Input for this task Start Marker

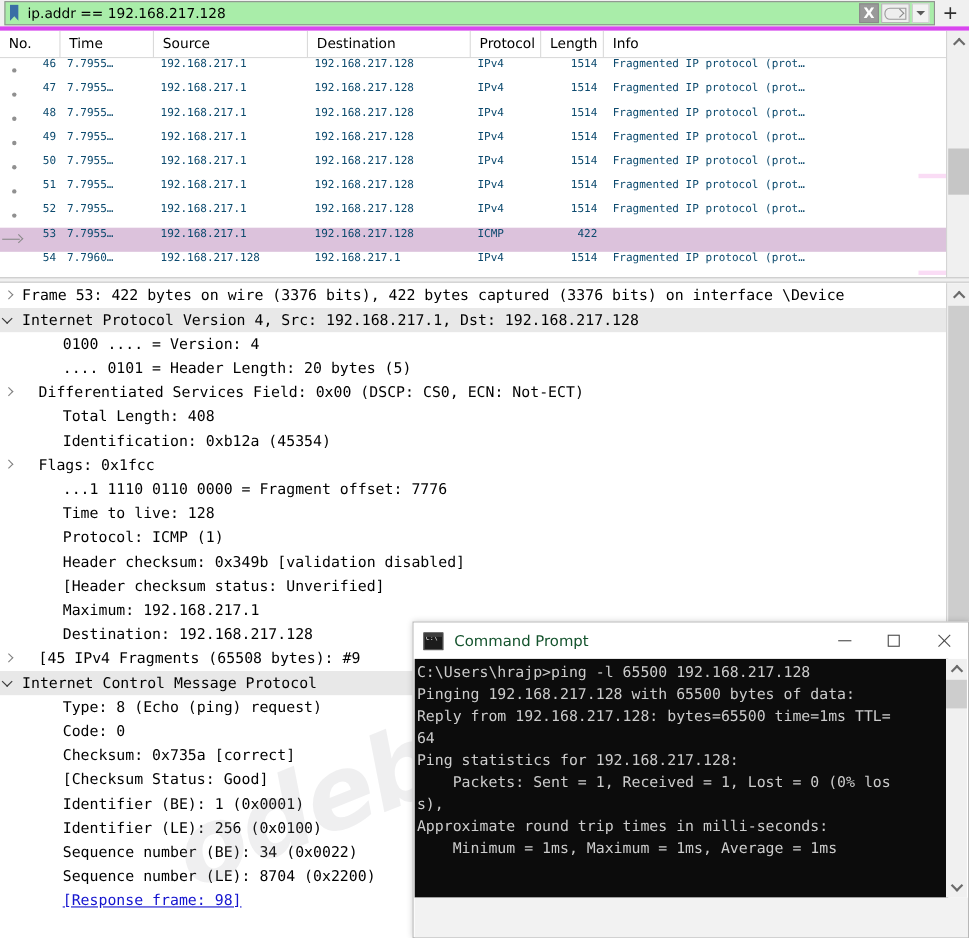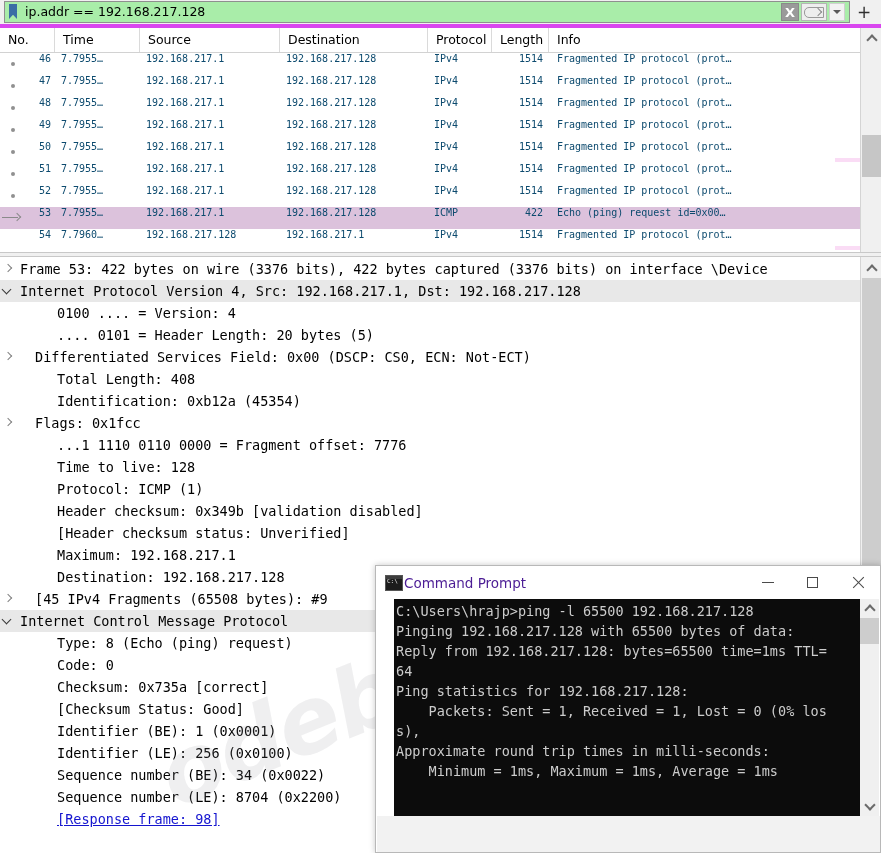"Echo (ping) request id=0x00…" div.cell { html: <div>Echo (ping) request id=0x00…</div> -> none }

Input for this task End Marker
Input for this task Start Marker

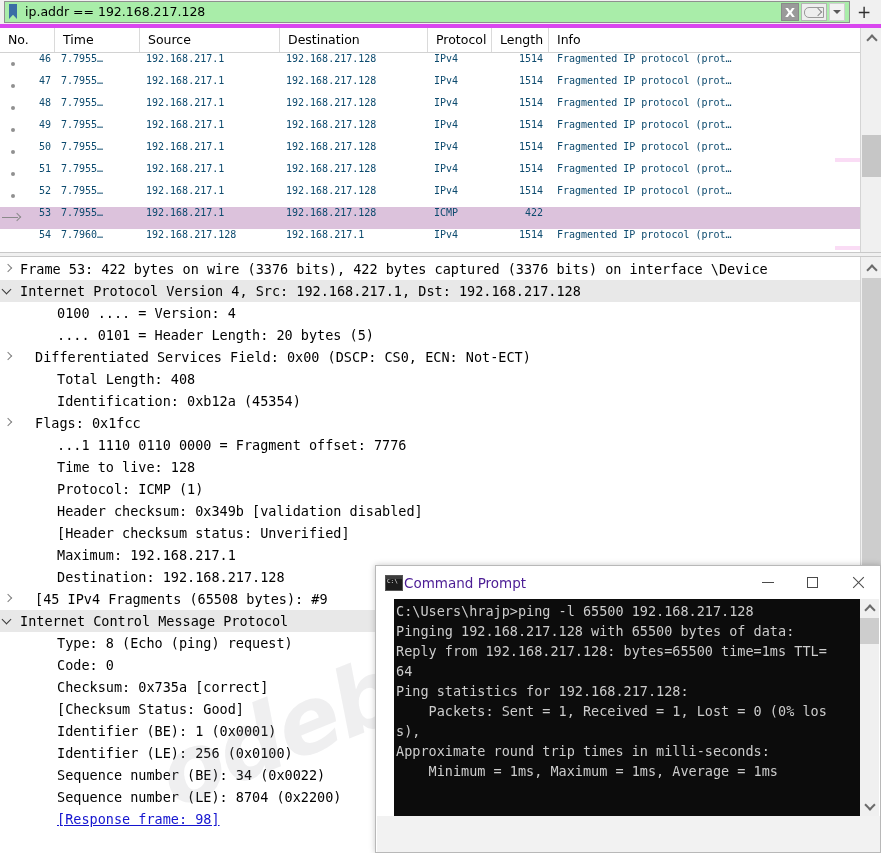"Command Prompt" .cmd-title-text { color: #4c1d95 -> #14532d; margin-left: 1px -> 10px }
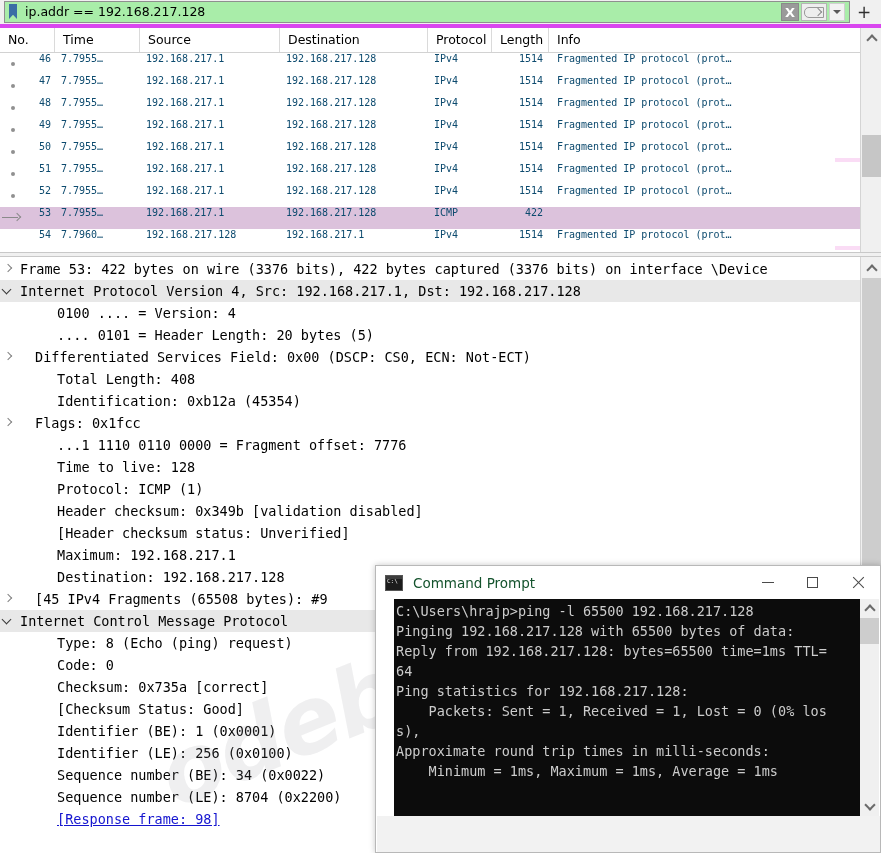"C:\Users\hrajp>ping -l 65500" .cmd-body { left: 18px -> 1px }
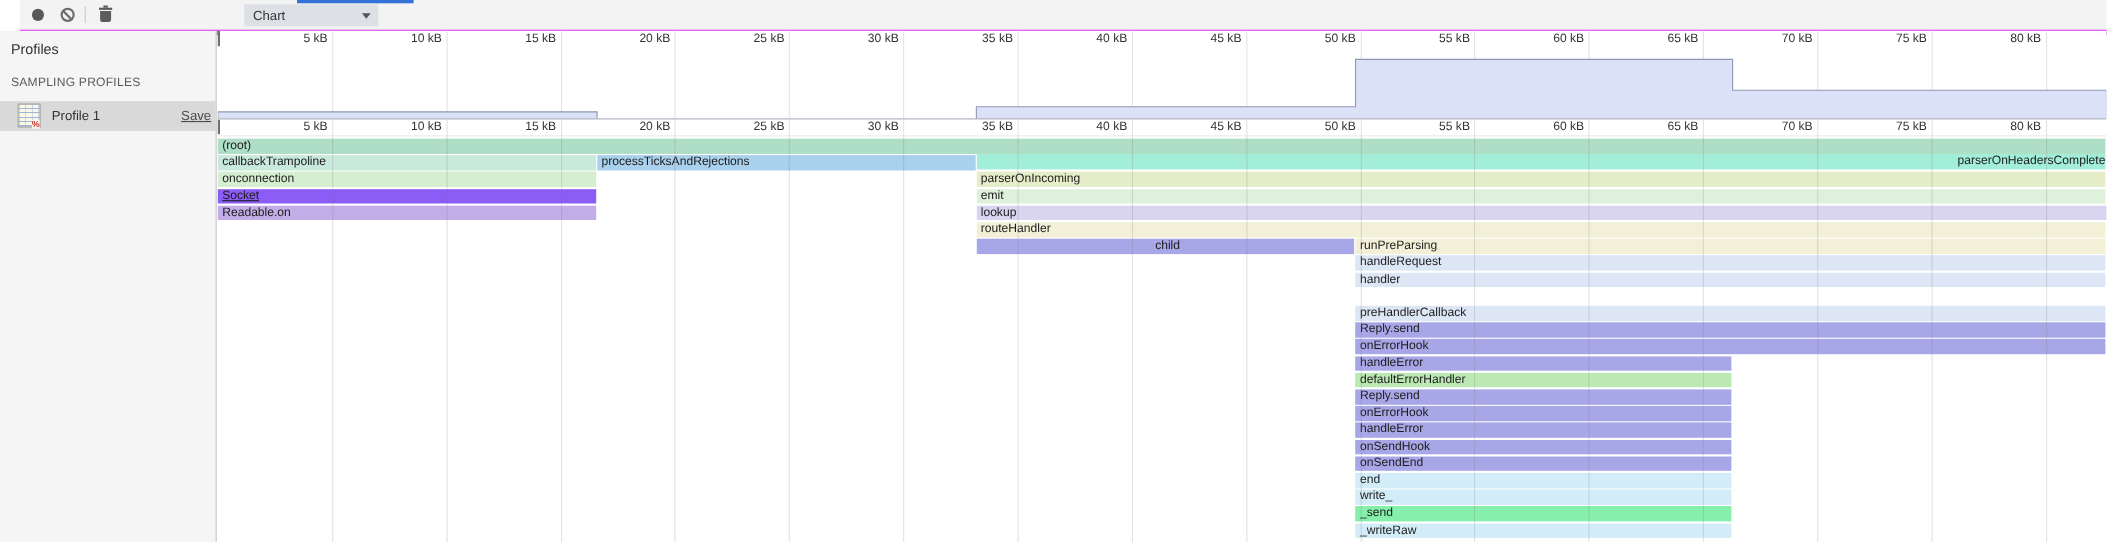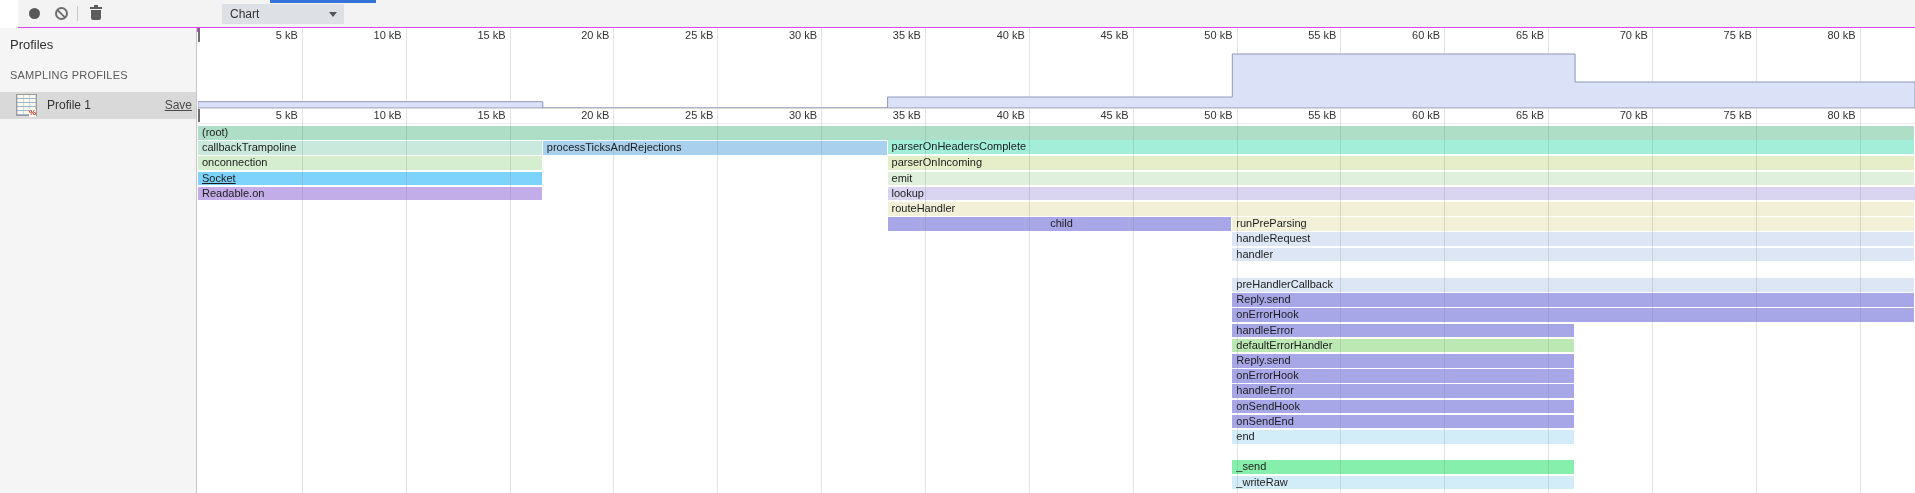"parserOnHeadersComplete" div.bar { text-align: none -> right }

Input for this task End Marker
Input for this task Start Marker

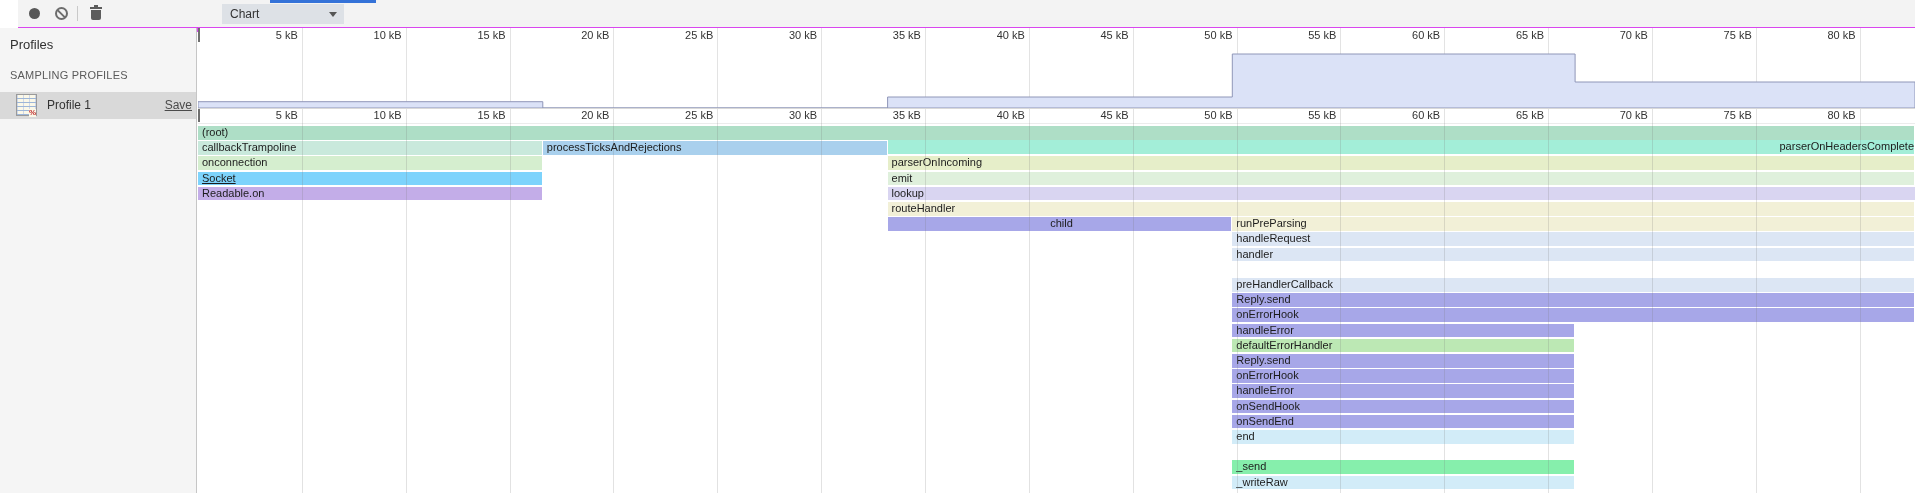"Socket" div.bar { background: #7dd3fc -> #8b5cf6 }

Input for this task End Marker

Taking the entries above, extract every line from the one bearing "color: #4c1d95 ->" through the one bearing "text-align: none ->", exactly, with no pictures.

"Command Prompt" .cmd-title-text { color: #4c1d95 -> #14532d; margin-left: 1px -> 10px }
"C:\Users\hrajp>ping -l 65500" .cmd-body { left: 18px -> 1px }
"parserOnHeadersComplete" div.bar { text-align: none -> right }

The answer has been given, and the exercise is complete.